There are some builtin character classes. You can use these inside a character class definition (i.e. inside the square brackets) or outside.

Builtin Class Description
\n new line character (#xA)
\r carriage return character (#xD)
\t tab character (#x9)
. anything except a newline or carriage return (i.e. [^\n\r])
\s space, tab, newline or carriage return (i.e. [#x20\t\n\r])
\S non-space character (i.e. [^\s])
\i a letter, underscore or colon
\I not a letter, underscore or colon (i.e. [^\i])
\d same as [0-9]
\D same as [^\d]
\w common characters found in words, excludes punctuation and other separators
\W same as [^\w]

Example: character class

Pattern Explanation
ABC\tDEF matches content that starts with ABC, is followed by tab, and then ends with DEF

Grouping #

It is sometimes necessary to group contiguous parts of you pattern. For example, if a quantifier is intended to apply to more than one part of your pattern, you need to group these. This is done using parenthesis.

Example: grouping

Pattern Explanation
([A-Z][a-z]*)+ Matches camel-cased strings (e.g. ThisIsAVeryLongIdentifier). Note that the * applies just to the character class for lower case letters, but the + applies to the combination of the two grouped character classes.

Metacharacters #

As we have seen, some characters have special meaning when constructing patterns. If you want to refer to these characters literally you need to escape them with a backslash. So, if you’d like to match a question mark, you must type \?. Here is the full list of metacharacters

. \ ? * + { } ( ) [ ].

Anonymous Captures #

Patterns are useful for identifying relevant content. They can also be used to pick out some of the intersting parts for use. This ability to tease apart content is really very powerful when it comes to creating your rules. In Migrate, these content references can be used in annotation arguments.

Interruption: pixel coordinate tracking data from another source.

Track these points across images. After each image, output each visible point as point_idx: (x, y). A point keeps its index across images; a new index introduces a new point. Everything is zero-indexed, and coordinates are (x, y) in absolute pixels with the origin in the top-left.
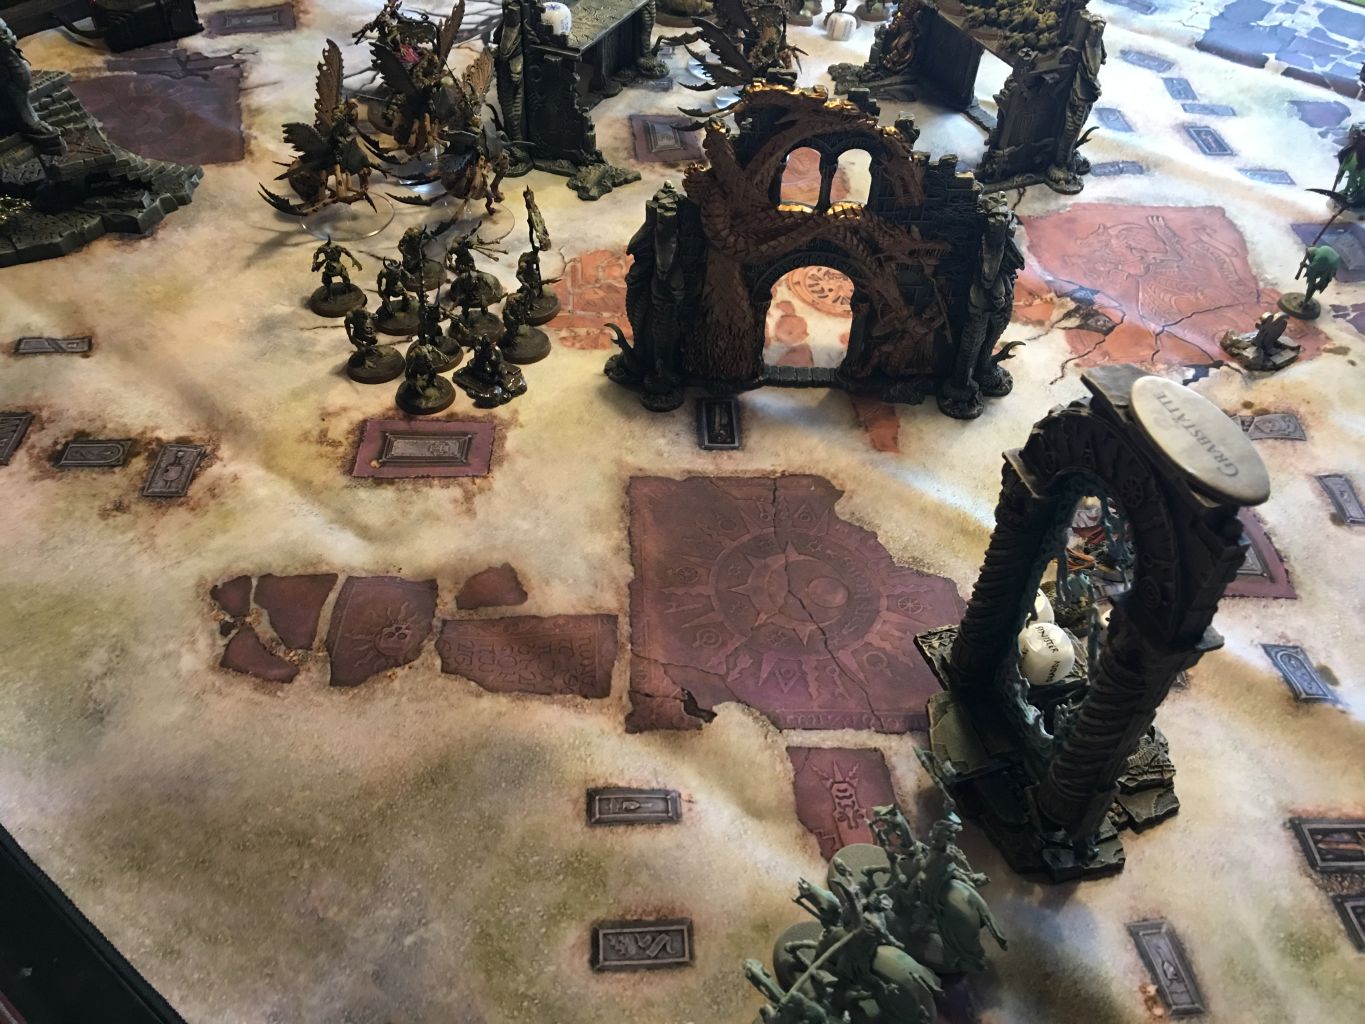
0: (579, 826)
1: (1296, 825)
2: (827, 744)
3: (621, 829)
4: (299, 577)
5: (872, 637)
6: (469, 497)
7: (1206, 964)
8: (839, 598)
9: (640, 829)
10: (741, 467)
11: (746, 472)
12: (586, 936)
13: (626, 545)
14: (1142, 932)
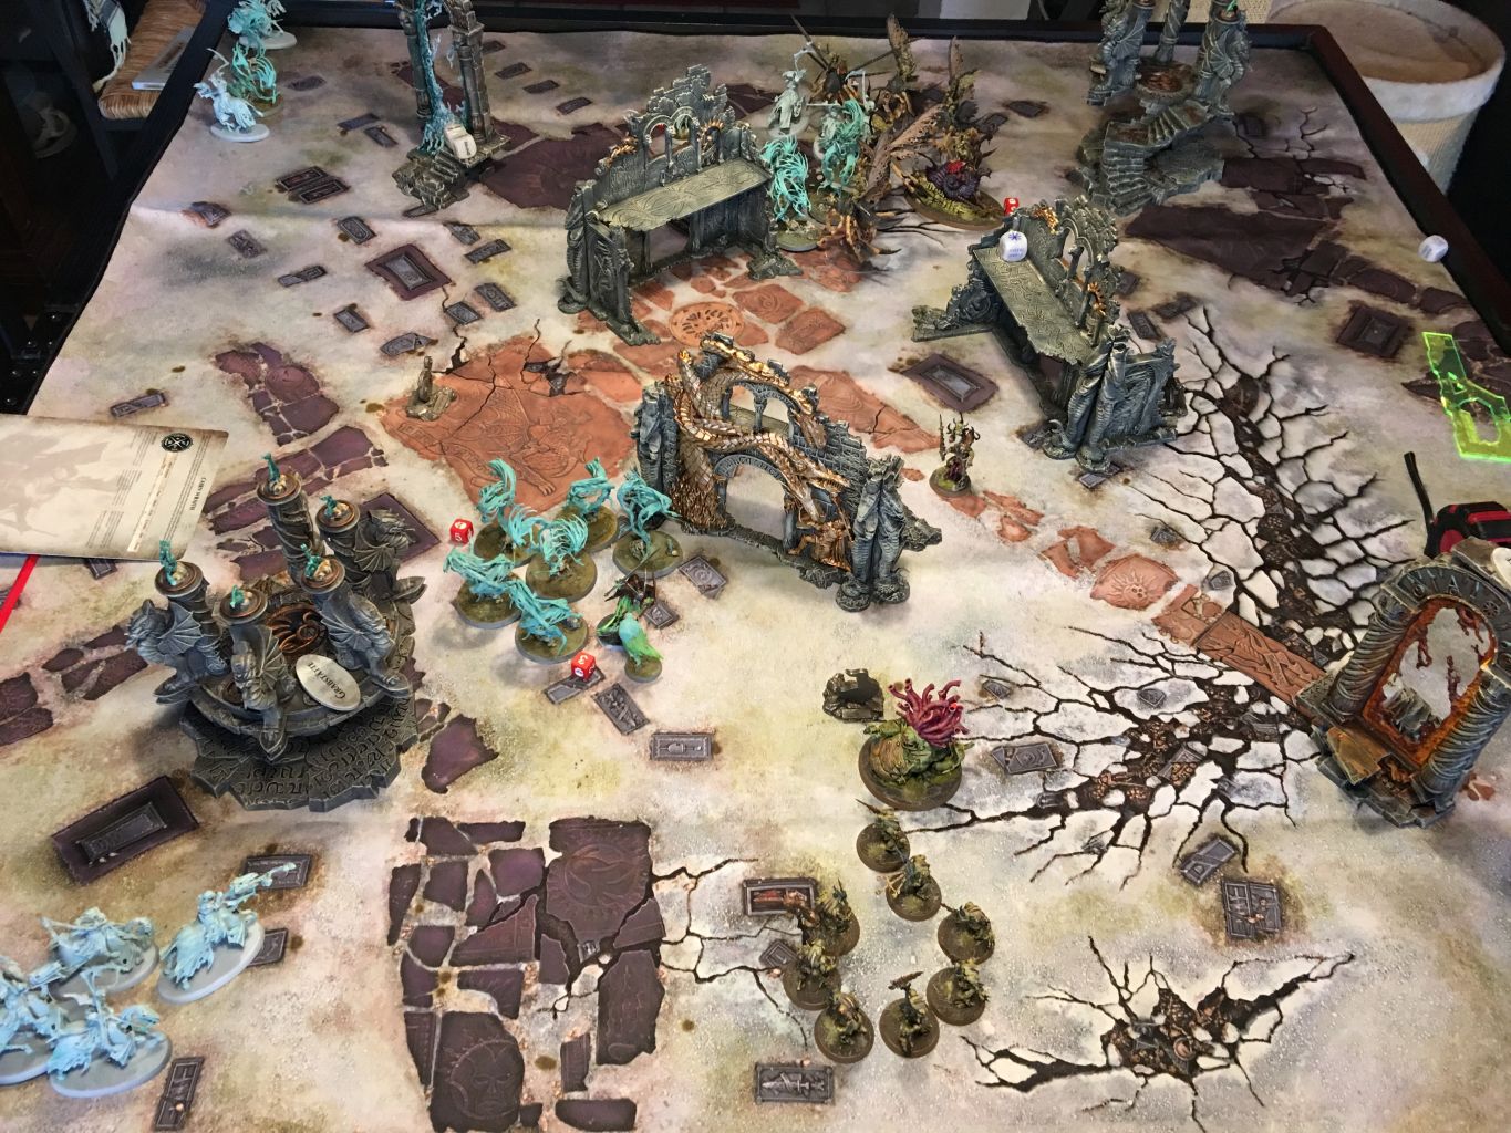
1: (346, 189)
14: (392, 143)
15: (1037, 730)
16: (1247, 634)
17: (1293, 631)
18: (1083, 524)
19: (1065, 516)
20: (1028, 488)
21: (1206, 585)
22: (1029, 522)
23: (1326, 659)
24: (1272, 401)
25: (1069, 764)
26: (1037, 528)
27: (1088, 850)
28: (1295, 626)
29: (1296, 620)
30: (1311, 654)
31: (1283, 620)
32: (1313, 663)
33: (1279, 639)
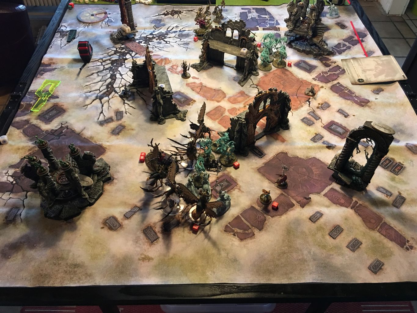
0: (313, 224)
2: (327, 192)
3: (318, 220)
4: (234, 219)
5: (315, 173)
6: (239, 189)
7: (387, 188)
8: (304, 170)
9: (320, 219)
10: (269, 158)
11: (271, 158)
12: (329, 236)
13: (270, 181)
14: (378, 189)
15: (181, 39)
22: (171, 69)
25: (177, 35)
27: (178, 27)
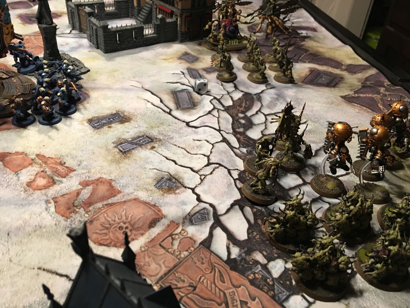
16: (213, 268)
17: (257, 262)
18: (104, 176)
19: (93, 171)
20: (74, 152)
21: (187, 222)
22: (59, 175)
23: (286, 293)
24: (262, 105)
26: (64, 180)
28: (259, 257)
29: (261, 252)
30: (272, 288)
31: (249, 252)
32: (273, 297)
33: (242, 272)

Anonymous captures are created by surrounding parts of your patterns in parentheses. You can then reference the matched portions with the backslash notation: \1 for the first capture, \2 for the second, and so on. The captures are counted left-to-right within a pattern, and top-down if you have more than one pattern in your rule. It is the placement of these parentheses in your patterns that permits the matched content to be referenced in this way. This is why they are called captures — you are capturing content.

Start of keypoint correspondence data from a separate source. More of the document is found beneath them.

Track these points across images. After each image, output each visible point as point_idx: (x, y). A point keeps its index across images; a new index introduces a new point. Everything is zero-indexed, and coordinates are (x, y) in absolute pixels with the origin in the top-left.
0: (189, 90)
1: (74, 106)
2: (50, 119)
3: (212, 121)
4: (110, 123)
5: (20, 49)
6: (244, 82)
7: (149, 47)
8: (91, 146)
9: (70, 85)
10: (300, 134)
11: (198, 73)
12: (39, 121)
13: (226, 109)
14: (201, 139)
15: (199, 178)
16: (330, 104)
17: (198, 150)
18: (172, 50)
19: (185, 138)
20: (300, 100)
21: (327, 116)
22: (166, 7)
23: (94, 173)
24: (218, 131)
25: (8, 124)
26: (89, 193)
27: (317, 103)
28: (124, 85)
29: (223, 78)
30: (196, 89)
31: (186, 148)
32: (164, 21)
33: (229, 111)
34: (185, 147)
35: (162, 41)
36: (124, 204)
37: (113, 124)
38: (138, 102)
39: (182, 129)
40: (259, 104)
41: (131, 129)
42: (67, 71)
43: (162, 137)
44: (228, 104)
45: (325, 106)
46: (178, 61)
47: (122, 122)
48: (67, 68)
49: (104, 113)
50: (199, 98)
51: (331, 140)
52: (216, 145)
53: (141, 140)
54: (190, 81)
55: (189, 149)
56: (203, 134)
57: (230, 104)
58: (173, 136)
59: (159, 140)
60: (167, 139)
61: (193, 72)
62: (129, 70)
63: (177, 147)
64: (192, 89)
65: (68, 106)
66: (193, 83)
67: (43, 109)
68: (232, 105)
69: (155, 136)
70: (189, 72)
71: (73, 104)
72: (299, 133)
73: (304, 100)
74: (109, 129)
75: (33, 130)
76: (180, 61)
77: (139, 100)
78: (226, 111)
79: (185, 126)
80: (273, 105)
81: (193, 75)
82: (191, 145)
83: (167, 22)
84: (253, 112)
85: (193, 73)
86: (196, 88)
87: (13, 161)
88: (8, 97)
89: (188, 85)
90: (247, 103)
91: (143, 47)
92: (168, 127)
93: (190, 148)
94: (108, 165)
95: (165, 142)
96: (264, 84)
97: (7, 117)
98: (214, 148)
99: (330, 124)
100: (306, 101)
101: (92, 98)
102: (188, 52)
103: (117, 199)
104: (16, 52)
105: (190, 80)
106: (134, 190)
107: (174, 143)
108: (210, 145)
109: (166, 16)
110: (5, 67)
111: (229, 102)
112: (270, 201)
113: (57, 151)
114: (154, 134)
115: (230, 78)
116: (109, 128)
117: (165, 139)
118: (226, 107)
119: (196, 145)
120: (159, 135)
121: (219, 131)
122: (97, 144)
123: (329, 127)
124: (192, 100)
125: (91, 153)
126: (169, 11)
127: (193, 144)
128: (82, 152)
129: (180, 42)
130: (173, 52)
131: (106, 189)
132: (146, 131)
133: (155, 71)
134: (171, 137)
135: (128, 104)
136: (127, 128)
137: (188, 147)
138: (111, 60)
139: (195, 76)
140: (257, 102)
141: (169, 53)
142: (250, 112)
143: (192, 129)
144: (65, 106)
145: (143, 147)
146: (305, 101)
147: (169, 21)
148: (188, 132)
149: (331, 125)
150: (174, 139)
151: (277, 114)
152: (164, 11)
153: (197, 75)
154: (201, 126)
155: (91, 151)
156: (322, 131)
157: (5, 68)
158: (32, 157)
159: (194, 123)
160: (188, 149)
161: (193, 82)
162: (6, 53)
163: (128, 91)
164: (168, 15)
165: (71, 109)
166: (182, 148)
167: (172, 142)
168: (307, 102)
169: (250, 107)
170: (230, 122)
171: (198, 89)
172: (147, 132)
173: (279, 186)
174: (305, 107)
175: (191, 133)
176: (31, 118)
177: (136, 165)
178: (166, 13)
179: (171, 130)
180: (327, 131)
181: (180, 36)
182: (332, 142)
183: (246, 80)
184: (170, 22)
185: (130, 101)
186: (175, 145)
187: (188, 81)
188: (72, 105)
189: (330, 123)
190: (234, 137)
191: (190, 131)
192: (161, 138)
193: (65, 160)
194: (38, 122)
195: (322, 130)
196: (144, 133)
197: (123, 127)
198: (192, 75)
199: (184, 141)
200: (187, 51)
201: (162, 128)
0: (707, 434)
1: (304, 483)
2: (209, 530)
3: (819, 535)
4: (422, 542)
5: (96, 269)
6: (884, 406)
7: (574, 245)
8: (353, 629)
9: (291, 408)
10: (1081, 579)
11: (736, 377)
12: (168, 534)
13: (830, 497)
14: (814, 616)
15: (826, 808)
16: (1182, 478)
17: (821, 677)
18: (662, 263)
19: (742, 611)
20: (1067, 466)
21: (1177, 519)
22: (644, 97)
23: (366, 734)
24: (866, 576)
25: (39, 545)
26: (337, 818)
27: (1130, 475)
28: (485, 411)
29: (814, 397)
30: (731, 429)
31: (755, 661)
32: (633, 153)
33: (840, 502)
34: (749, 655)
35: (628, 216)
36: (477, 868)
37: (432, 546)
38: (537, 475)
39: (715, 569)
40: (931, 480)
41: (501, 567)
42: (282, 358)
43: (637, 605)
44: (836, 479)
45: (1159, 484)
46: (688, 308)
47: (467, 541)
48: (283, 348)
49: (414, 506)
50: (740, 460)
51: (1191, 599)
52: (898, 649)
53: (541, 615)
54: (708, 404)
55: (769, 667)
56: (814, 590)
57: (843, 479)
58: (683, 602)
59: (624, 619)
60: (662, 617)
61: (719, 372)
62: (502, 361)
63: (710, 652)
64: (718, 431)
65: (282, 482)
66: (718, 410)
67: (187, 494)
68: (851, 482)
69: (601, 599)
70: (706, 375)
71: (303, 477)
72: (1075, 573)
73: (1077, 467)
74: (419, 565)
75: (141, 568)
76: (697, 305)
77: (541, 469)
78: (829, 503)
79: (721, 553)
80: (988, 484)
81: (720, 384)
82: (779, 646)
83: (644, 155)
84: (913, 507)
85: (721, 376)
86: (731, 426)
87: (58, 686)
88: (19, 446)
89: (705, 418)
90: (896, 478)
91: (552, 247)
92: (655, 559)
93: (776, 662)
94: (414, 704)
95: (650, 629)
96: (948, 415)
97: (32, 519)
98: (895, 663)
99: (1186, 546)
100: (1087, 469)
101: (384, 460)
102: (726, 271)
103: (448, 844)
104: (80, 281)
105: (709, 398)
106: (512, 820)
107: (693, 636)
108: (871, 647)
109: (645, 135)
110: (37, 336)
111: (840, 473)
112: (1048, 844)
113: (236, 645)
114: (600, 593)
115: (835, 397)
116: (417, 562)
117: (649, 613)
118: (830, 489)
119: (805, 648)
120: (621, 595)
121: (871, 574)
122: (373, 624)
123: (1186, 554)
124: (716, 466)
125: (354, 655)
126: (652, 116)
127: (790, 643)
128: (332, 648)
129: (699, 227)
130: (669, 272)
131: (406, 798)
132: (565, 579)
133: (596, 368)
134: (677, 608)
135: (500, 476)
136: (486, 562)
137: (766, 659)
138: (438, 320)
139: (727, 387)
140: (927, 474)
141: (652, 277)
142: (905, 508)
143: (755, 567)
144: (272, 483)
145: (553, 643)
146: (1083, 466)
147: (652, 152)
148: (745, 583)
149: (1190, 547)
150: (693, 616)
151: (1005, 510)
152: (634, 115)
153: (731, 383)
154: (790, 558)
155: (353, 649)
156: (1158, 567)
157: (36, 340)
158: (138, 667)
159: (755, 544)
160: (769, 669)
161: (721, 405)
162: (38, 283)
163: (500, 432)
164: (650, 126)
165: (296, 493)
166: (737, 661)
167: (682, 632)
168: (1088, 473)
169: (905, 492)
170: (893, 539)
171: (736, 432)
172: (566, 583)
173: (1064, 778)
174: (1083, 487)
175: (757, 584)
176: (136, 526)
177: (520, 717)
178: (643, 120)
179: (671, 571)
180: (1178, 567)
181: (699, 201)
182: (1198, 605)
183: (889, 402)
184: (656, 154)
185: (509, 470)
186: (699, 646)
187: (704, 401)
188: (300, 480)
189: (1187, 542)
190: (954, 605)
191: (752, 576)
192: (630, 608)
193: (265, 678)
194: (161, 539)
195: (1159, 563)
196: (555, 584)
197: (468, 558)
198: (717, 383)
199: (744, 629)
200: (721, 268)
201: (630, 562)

Remember that parentheses are also used for grouping, as described earlier. This does not cause trouble in practice. Just identify your captures by counting opening parentheses from left to right in your pattern.

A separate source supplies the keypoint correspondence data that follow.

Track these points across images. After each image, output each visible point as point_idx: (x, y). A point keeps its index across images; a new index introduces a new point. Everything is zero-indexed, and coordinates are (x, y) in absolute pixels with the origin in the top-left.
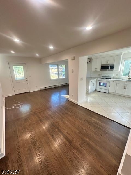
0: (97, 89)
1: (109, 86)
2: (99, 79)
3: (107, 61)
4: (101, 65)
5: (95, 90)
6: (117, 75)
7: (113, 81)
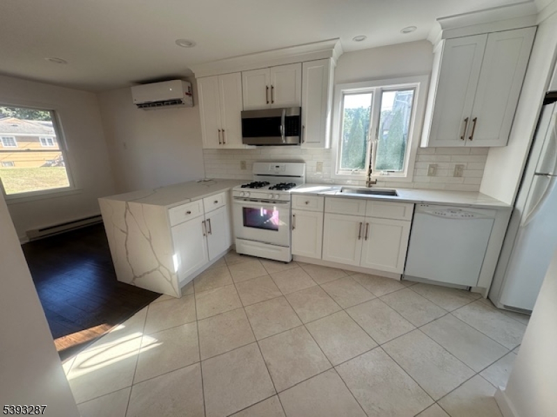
0: (237, 242)
1: (292, 227)
2: (238, 191)
3: (269, 90)
4: (243, 112)
5: (232, 250)
6: (319, 167)
7: (308, 198)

Example: anonymous captures

Pattern Use Explanation
(.*)\.tiff set-attribute(src=\1.jpg) Change the extension of .tiff images .jpg.
Version:\s+(\d+)\.(\d+) p.map.product-version(version=\1;release=\2) Extract the major an minor numbers from a version string in order to populate map metadata.
\(\d{3}\)\s*\d{3}-\d{4} prolog.meta.othermeta((area code)(\1)) Extract the area code of a phone number and place it in prolog metadata. Note that in this example the pattern had to match literal parentheses. These have been escaped by a backslash. When escaped, the parentheses lose their special meaning for grouping and indicating captures.

Named Captures #

If you like, you can name your captures in your patterns. Doing so means that you won’t have to worry about counting your groups. This is also more robust because the count can be thrown off if you add a capture to the rule at some later time. A meaningful name also indicates the purpose of the capture more clearly to others working with the rule set.

You name your captures by using curly braces. You reference the capture with a backslash followed by the capture name in braces.

Example: named captures

Pattern Use
Version:\s+({major}\d+)\.({minor}\d+) p.map.product-version(version=\{major};release=\{minor})

Character Class Escapes #

See the W3C XML Schema Datatypes specification for more details on character class escapes.